From the actual report:

"Over the past few months, we identified and analyzed more than 90 malicious applications uploaded to the Google Play store. These malware-infected applications have collectively garnered over 5.5 million installs.

Recently, we noticed an increase in instances of the Anatsa malware (a.k.a. TeaBot). "

So not 5.5M installs of this specific malware, FWIW

[–] [email protected] 28 points 6 months ago (1 children)

I got many apps installed. I don't keep in my memory what I have. How do I check that I don't have any from those compromised?

[–] [email protected] 18 points 6 months ago

Go to Settings and search for Google Play Protect.
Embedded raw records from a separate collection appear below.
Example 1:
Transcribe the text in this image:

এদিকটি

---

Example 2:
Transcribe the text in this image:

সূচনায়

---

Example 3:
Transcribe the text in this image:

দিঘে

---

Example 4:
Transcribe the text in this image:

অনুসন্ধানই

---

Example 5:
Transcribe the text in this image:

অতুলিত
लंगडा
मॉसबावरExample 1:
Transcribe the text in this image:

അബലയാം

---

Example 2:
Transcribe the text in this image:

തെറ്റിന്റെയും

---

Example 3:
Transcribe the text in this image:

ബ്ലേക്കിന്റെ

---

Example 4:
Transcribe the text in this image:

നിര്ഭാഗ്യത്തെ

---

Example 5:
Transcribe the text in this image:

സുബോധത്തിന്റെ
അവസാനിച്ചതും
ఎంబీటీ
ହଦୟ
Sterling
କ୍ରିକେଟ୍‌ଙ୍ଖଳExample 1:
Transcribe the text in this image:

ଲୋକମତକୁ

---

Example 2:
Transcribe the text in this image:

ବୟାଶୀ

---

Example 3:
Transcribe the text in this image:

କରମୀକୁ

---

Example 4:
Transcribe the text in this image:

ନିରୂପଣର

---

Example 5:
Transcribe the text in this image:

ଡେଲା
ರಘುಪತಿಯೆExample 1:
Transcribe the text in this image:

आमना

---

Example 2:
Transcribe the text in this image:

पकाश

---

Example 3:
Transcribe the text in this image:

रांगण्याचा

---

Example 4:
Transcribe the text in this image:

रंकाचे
Tap Scan, and if it results in No harmful apps found, you're safe.

[–] Sam_Bass 15 points 6 months ago

AI probably "wrote" that

[–] [email protected] 13 points 6 months ago

Hello EVERYONE here's a list of 50 unbelieveable products that will change your life and grant you immortality:

[–] [email protected] 12 points 6 months ago

Anatsa uses advanced techniques to avoid >detection and gain access to banking >information.
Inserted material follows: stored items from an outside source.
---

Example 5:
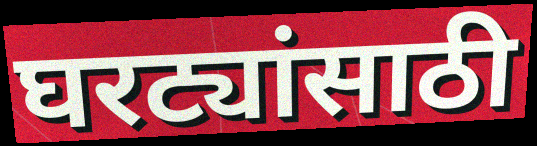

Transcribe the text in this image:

घरट्यांसाठी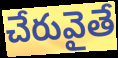
చేరువైతేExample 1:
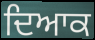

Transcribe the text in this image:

ਦਿਆਕ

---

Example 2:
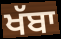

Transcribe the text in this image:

ਖੱਬਾ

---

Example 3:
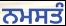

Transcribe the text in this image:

ਨਮਸਤੰ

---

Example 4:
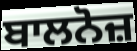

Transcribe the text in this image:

ਬਾਲਨੋਜ਼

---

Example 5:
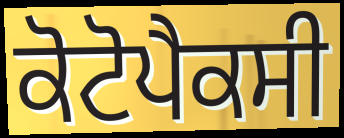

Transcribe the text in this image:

ਕੋਟੋਪੈਕਸੀ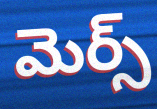
మెర్స్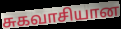
சுகவாசியான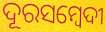
ଦୂରସମ୍ବେଦୀ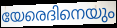
യേരെദിനെയും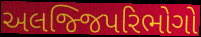
અલજ્જિપરિભોગો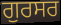
ਗੁਰਸਰ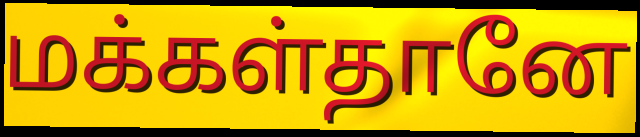
மக்கள்தானே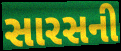
સારસની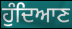
ਹੁੰਦਿਆਣ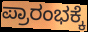
ಪ್ರಾರಂಭಕ್ಕೆ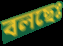
বলছেঃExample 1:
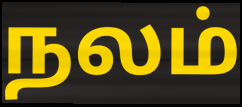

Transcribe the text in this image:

நலம்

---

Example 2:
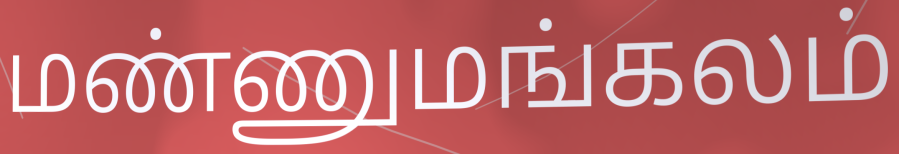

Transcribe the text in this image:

மண்ணுமங்கலம்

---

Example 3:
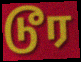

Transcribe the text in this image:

டூர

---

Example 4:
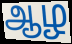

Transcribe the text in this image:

ஆழ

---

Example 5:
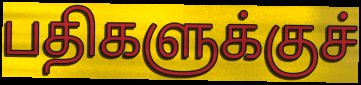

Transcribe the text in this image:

பதிகளுக்குச்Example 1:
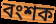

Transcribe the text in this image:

বংশক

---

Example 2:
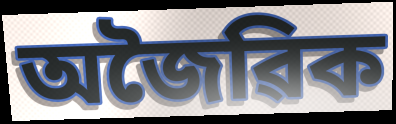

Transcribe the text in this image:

অজৈৱিক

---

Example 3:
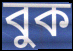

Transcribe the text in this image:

বুক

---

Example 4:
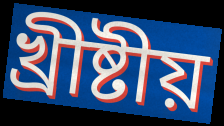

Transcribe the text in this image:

খ্ৰীষ্টীয়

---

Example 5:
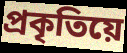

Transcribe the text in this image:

প্ৰকৃতিয়ে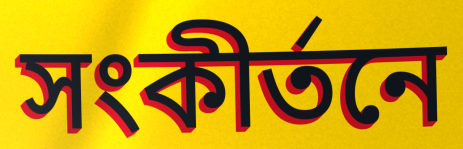
সংকীর্তনেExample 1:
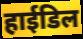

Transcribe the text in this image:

हाईडिल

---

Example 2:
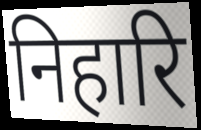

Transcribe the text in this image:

निहारि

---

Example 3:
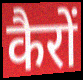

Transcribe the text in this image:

कैरों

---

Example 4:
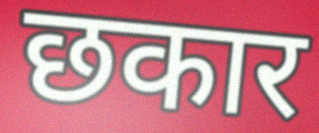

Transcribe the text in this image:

छकार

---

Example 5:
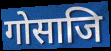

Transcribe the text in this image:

गोसाजिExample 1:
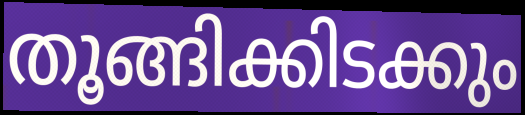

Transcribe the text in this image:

തൂങ്ങിക്കിടക്കും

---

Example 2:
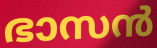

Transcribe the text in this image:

ഭാസൻ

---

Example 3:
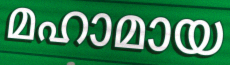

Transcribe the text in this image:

മഹാമായ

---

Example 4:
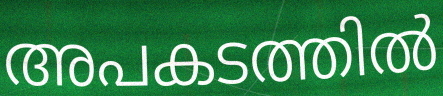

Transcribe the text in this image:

അപകടത്തിൽ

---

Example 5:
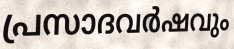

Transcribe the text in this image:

പ്രസാദവർഷവും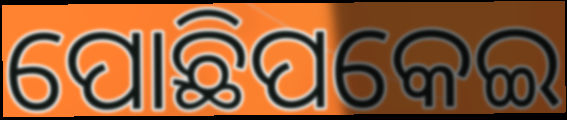
ପୋଛିପକେଇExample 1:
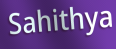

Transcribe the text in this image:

Sahithya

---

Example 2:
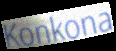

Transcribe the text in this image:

Konkona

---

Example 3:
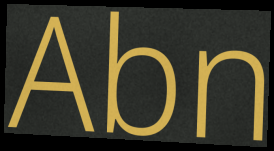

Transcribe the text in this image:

Abn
Anyone who knows what those advanced techniques are?

[–] [email protected] 9 points 6 months ago
[–] [email protected] 6 points 6 months ago (11 children)

Can't steal my bank info if I use cash only...

[–] LordWiggle 5 points 6 months ago (5 children)

How though. Over here cash isn't accepted anymore at most places. I only use cash for buying drugs. Most stores and groceries only accept card. Same with bars and clubs. I honestly have no idea besides drugs what to use cash for.